During deployment, when a server is restarted, its processes are restarted on other nodes. It can be useful to hand off state from the process that is shutting down to the process that is starting up.

Horde does not offer a specialized state handoff feature, instead we will be using OTP to accomplish state handoff.

Trapping exits

When Horde.DynamicSupervisor is shutting down, it will send an exit signal to its child processes. We need to trap this signal to ensure that our terminate/2 callback gets called.

def init(arg) do
  Process.flag(:trap_exit, true)
  {:ok, arg}
end

Saving state

We can then save the state in the terminate function.

def terminate(reason, state) do
  save_state(state) # save state to Redis, DeltaCRDT, Postgres, Mysql, etc.
end

Shutdown timeout

The default shutdown timeout is 0, which of course does not leave enough time to save our state.
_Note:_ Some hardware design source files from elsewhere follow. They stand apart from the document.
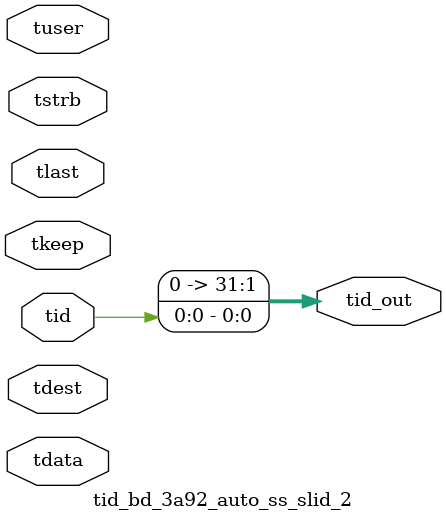
<source format=v>


`timescale 1ps/1ps

module tid_bd_3a92_auto_ss_slid_2 #
(
parameter C_S_AXIS_TID_WIDTH   = 1,
parameter C_S_AXIS_TUSER_WIDTH = 0,
parameter C_S_AXIS_TDATA_WIDTH = 0,
parameter C_S_AXIS_TDEST_WIDTH = 0,
parameter C_M_AXIS_TID_WIDTH   = 32
)
(
input  [(C_S_AXIS_TID_WIDTH   == 0 ? 1 : C_S_AXIS_TID_WIDTH)-1:0       ] tid,
input  [(C_S_AXIS_TDATA_WIDTH == 0 ? 1 : C_S_AXIS_TDATA_WIDTH)-1:0     ] tdata,
input  [(C_S_AXIS_TUSER_WIDTH == 0 ? 1 : C_S_AXIS_TUSER_WIDTH)-1:0     ] tuser,
input  [(C_S_AXIS_TDEST_WIDTH == 0 ? 1 : C_S_AXIS_TDEST_WIDTH)-1:0     ] tdest,
input  [(C_S_AXIS_TDATA_WIDTH/8)-1:0 ] tkeep,
input  [(C_S_AXIS_TDATA_WIDTH/8)-1:0 ] tstrb,
input                                                                    tlast,
output [(C_M_AXIS_TID_WIDTH   == 0 ? 1 : C_M_AXIS_TID_WIDTH)-1:0       ] tid_out
);

assign tid_out = {tid[0:0]};

endmodule


</source>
Increase the value of shutdown to make sure that your process has enough time to save its data. Be aware: shutdown must be set at all levels of your application to apply. A more restrictive shutdown timeout at a higher level in the supervision tree will override less restrictive values.

children = [{Horde.DynamicSupervisor, [name: :my_supervisor, shutdown: 1000, strategy: :one_for_one]}]

Restoring state

Now we have to modify the init/1 callback to restore the state when the process is initializing. We put this in a handle_continue/2 callback to avoid making the supervisor wait unnecessarily for the state to load.

def init(arg) do
  Process.flag(:trap_exit, true)
  {:ok, arg, {:continue, :load_state}}
end

def handle_continue(:load_state, arg) do
  {:noreply, load_state(arg)}
end

!!WARNING!!

We must be careful not to accidentally load invalid state into our processes. For example, if the state of a process changes between deploys, then you might load invalid state and cause your process to crash. Here are some other things to look out for:

  • loading stale data
  • loading data fails, causing process to crash
  • there is no data to load, causing process to crash

Anytime we are loading state into our processes from an external source, we should be very careful. Erlang's "let it crash" philosophy is predicated on the idea that a process will be in a known good state after a restart, and if we subvert this by loading invalid state, it could have a negative impact on the stability of our system.